The frankly pusillanimous tactic of declining to speak out on the war will ill serve the Democratic Party, which has managed to lose both houses of Congress, the presidency and the Supreme Court. The American public is not generally antiwar, it is simply impatient with any long-term, highly expensive governmental endeavor that does not appear likely to succeed. Especially in the wake of the natural disasters in the Gulf of Mexico in August and September, the idea of spending over $1 billion a week in Iraq is increasingly distasteful to them. Even Bush's Republican base is beginning to have second thoughts about the Iraq misadventure. It is increasingly clear that Islam and Muslim clerics will have an unprecedentedly powerful role in the new Iraq, that Assyrian and Chaldean Christians are under much worse pressure than before the war, that the position of women is being undermined, and that the country is simply not going to be the missionary field of which the evangelical Christians had dreamed. None of this news strikes Bush's Christian supporters as good.
The potential of a strong antiwar stance striking a chord with the public has already been demonstrated by Paul Hackett. A Marine who recently served in Iraq, Hackett became a civilian and ran in August as a Democrat for Congress in Ohio's 2nd District, traditionally heavily Republican. He lambasted George W. Bush as a chicken hawk and said he should never have begun the Iraq war. Yet Hackett is no peacenik. He says, "I love the Marine Corps. I happen to think it's being misused in Iraq." He only narrowly lost the election, and the Democratic leadership is seriously thinking of putting him up for an Ohio Senate seat, according to the Hill.
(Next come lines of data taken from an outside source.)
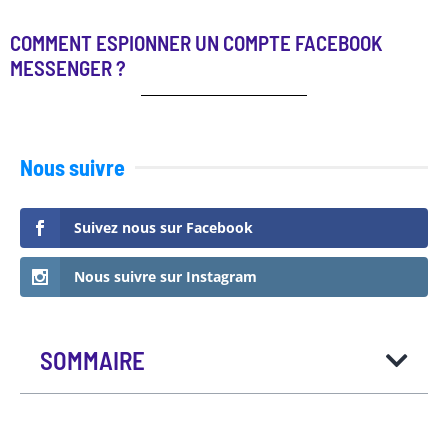
COMMENT ESPIONNER UN COMPTE FACEBOOK
MESSENGER ?
Nous suivre
Suivez nous sur Facebook
Nous suivre sur Instagram
SOMMAIRE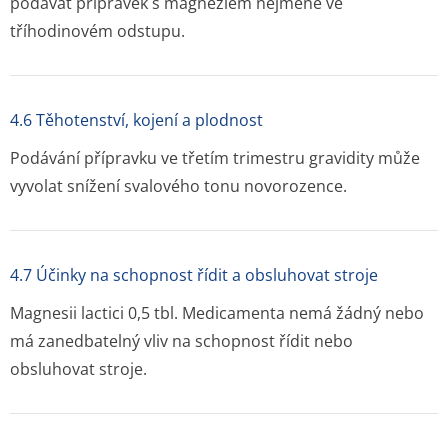
podávat přípravek s magnéziem nejméně ve
tříhodinovém odstupu.
4.6 Těhotenství, kojení a plodnost
Podávání přípravku ve třetím trimestru gravidity může
vyvolat snížení svalového tonu novorozence.
4.7 Účinky na schopnost řídit a obsluhovat stroje
Magnesii lactici 0,5 tbl. Medicamenta nemá žádný nebo
má zanedbatelný vliv na schopnost řídit nebo
obsluhovat stroje.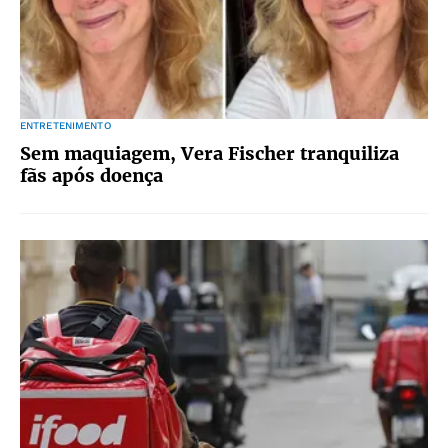
ENTRETENIMENTO
Sem maquiagem, Vera Fischer tranquiliza
fãs após doença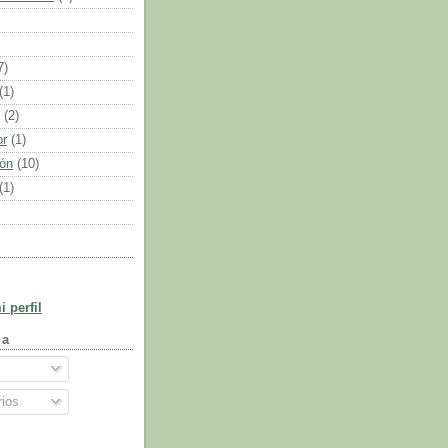
7)
(1)
(2)
or
(1)
ión
(10)
(1)
 perfil
 a
ios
Even Democrats who are not veterans of Iraq need to find the courage to speak out on the war if they are effectively to challenge the Republicans. Simply waiting around for things to get worse in Baghdad is a dangerous strategy, not so much because the situation is likely to improve any time soon but because the American people want real leadership on this issue and they know they are not getting it from Bush.